The money donated by the NC State Park Scholars who facilitate the Krispy Kreme Challenge not only funds the medical equipment and programs for treatment and care, but also the care for the emotional well-being of the children by providing play equipment and on-site activities for patients. NC Children’s Hospital also has a fully accredited UNC Hospital School to ensure its patients do not experience an educational disadvantage in addition to being ill.
Despite the good the money raised by the Krispy Kreme Challenge does, the use of the brand inadvertently markets Krispy Kreme’s donuts to children. Jessica Almy, the senior nutrition policy counsel for the Center for Science in the Public Interest, said she believes that kids are advertised to buy junk food from companies too much and encourages companies to do better in advertising. She says this can be done by only advertising the healthiest food on kids’ televisions.
“We are living in a culture where there’s so much marketing — kids will eat doughnuts anyway,” Almy said. “Changing the advertising for food to children is one piece of a bigger vision for kids’ health.
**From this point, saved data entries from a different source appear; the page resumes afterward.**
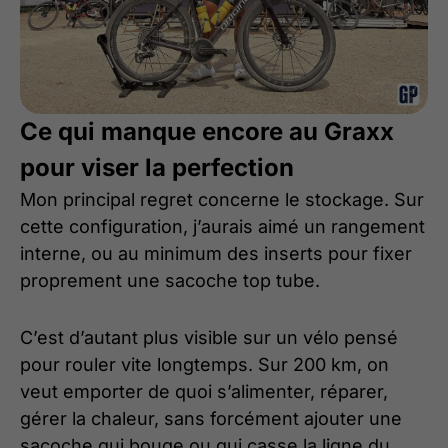
Ce qui manque encore au Graxx
pour viser la perfection
Mon principal regret concerne le stockage. Sur
cette configuration, j’aurais aimé un rangement
interne, ou au minimum des inserts pour fixer
proprement une sacoche top tube.
C’est d’autant plus visible sur un vélo pensé
pour rouler vite longtemps. Sur 200 km, on
veut emporter de quoi s’alimenter, réparer,
gérer la chaleur, sans forcément ajouter une
sacoche qui bouge ou qui casse la ligne du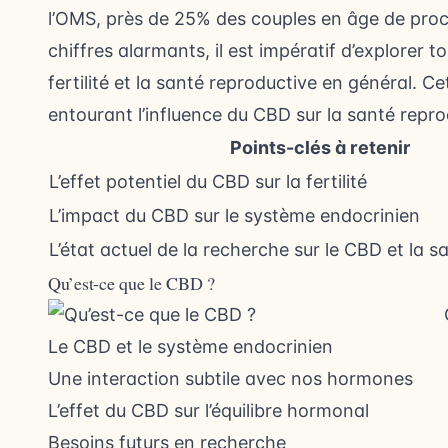
l’OMS, près de 25% des couples en âge de procré
chiffres alarmants, il est impératif d’explorer t
fertilité et la santé reproductive en général. Ce
entourant l’influence du CBD sur la santé repro
Points-clés à retenir
L’effet potentiel du CBD sur la fertilité
L’impact du CBD sur le système endocrinien
L’état actuel de la recherche sur le CBD et la 
Qu’est-ce que le CBD ?
Le CBD et le système endocrinien
Une interaction subtile avec nos hormones
L’effet du CBD sur l’équilibre hormonal
Besoins futurs en recherche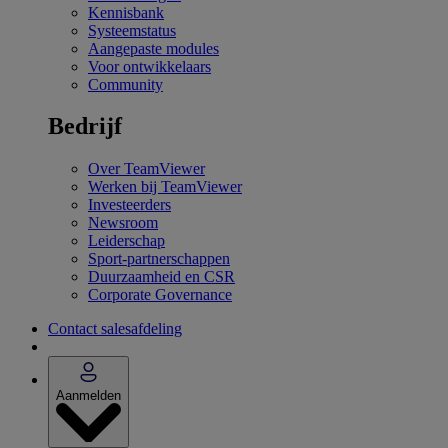
Kennisbank
Systeemstatus
Aangepaste modules
Voor ontwikkelaars
Community
Bedrijf
Over TeamViewer
Werken bij TeamViewer
Investeerders
Newsroom
Leiderschap
Sport-partnerschappen
Duurzaamheid en CSR
Corporate Governance
Contact salesafdeling
Aanmelden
We want more balance, to have health promoted, and this hospital name change is one more example of going in the wrong direction.”
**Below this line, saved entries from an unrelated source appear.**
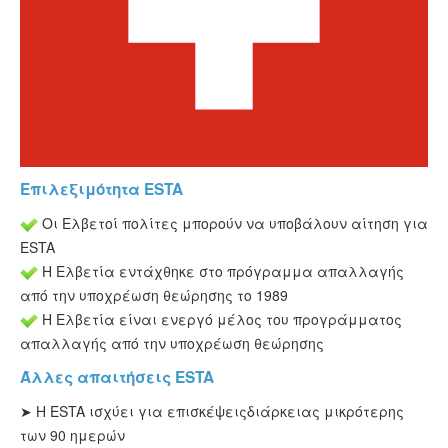
ESTA Κατάσταση
ESTA άρθρα
Επιλεξιμότητα ESTA
Οι Ελβετοί πολίτες μπορούν να υποβάλουν αίτηση για
ESTA
Η Ελβετία εντάχθηκε στο πρόγραμμα απαλλαγής
από την υποχρέωση θεώρησης το 1989
Η Ελβετία είναι ενεργό μέλος του προγράμματος
απαλλαγής από την υποχρέωση θεώρησης
Άλλες απαιτήσεις ESTA
➤ Η ESTA ισχύει για επισκέψεις
διάρκειας μικρότερης
των 90 ημερών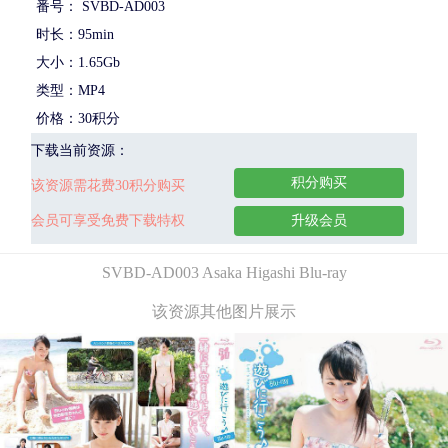
番号： SVBD-AD003
时长：95min
大小：1.65Gb
类型：MP4
价格：30积分
下载当前资源：
积分购买
该资源需花费30积分购买
会员可享受免费下载特权
升级会员
SVBD-AD003 Asaka Higashi Blu-ray
该资源其他图片展示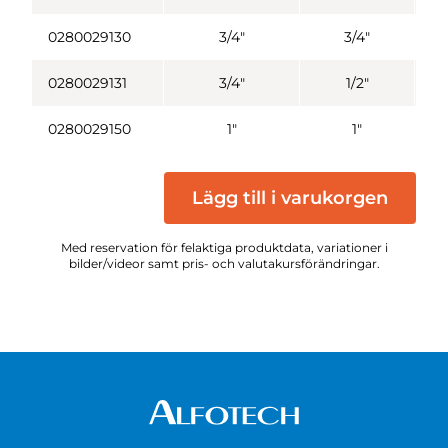
0280029130
3/4"
3/4"
0280029131
3/4"
1/2"
0280029150
1"
1"
Lägg till i varukorgen
Med reservation för felaktiga produktdata, variationer i
bilder/videor samt pris- och valutakursförändringar.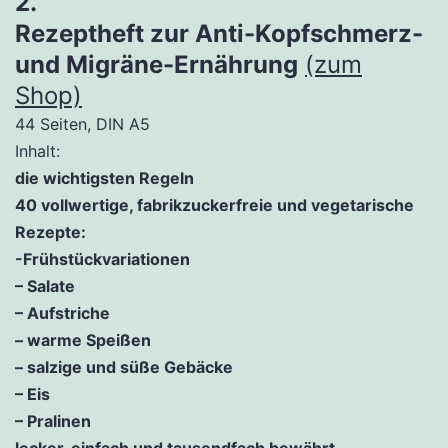
2.
Rezeptheft zur Anti-Kopfschmerz-
und Migräne-Ernährung
(zum
Shop)
44 Seiten, DIN A5
Inhalt:
die wichtigsten Regeln
40 vollwertige, fabrikzuckerfreie und vegetarische
Rezepte:
-Frühstückvariationen
– Salate
– Aufstriche
– warme Speißen
– salzige und süße Gebäcke
– Eis
– Pralinen
lecker, einfach und tausendfach bewährt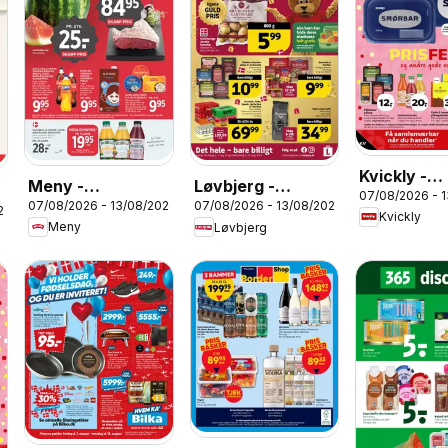
Kvickly -
Meny -
Løvbjerg -
07/08/2026 - 
Tilbudsavi
07/08/2026 - 13/08/2026
07/08/2026 - 13/08/2026
Tilbudsavis uge
Tilbudsavis uge
26
Kvickly
32
Meny
Løvbjerg
33
33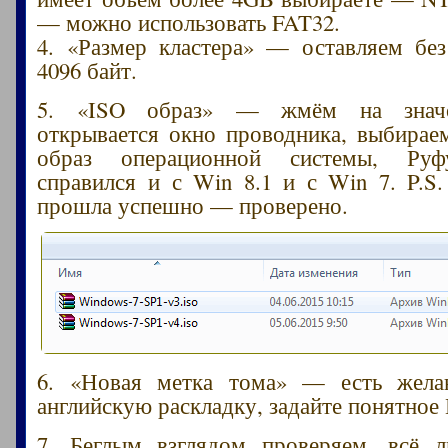
— можно использовать FAT32.
4. «Размер кластера» — оставляем бе
4096 байт.
5. «ISO образ» — жмём на значо
открывается окно проводника, выбира
образ операционной системы, Руф
справился и с Win 8.1 и с Win 7. P.S
прошла успешно — проверено.
6. «Новая метка тома» — есть желан
английскую раскладку, задайте понятное 
7. Беглым взглядом проверяем, всё 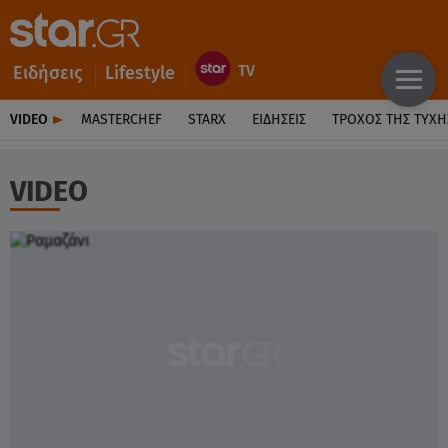
Ειδήσεις
Lifestyle
VIDEO
MASTERCHEF
STARX
ΕΙΔΉΣΕΙΣ
ΤΡΟΧΌΣ ΤΗΣ ΤΎΧΗ
VIDEO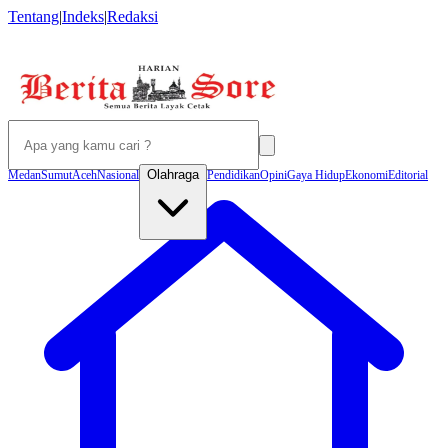
Tentang
|
Indeks
|
Redaksi
Olahraga
Medan
Sumut
Aceh
Nasional
Pendidikan
Opini
Gaya Hidup
Ekonomi
Editorial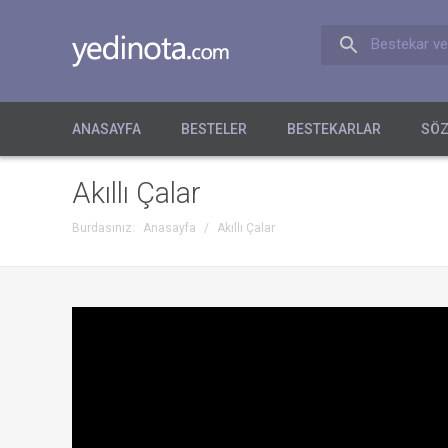
Bestekar ve
ANASAYFA
BESTELER
BESTEKARLAR
SÖZ
Akıllı Çalar
Burdasınız:
Anasayfa
/
Akıllı Çalar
Park Scholar Rebekah Millsaps, the race director for the Krispy Kreme Challenge and a senior studying business administration, stated that things are not finalized yet and could not give an official comment.
“We are still going through stuff about the naming with the Children’s Hospital, and we are not at liberty to discuss anything about it at this point,” Millsaps said.
Almy and the Center for Science in the Public Interest are disappointed in the rename, believing that it sends the wrong message to both kids and parents.
“It’s great that the students raised the money, and we’d be fine with any name that doesn’t have Krispy Kreme in it,” Almy said. “We’d be happy to have it named after the Park Scholars themselves.”
Almy said she believes it is important to recognize the gift made by the Park Scholars in its donation of $2 million. The concern of the Center is that the name change will not make people think about the run, but rather the corporation the run is named after.
“The main problem is it is free advertising for Krispy Kreme, and naming the hospital after the Krispy Kreme Challenge is inadvertently advertising for a junk food brand,” Almy said.
The petition to prevent the renaming of the Children’s Specialty Clinic was not successful before the renaming occurred, but the Center is not giving up. Almy said that it is planning to continue pushing the petition and would welcome the opportunity to meet with UNC hospitals to discuss good opportunities to affirm kids’ health.
“Our supporters are surprised Krispy Kreme is not paying for the name change,” Almy said. “It’s fantastic that students are taking an interest in the Children’s Health Clinic, but calling the clinic the Krispy Kreme Challenge Clinic undermines doctors’ credibility and sends conflicting messages.”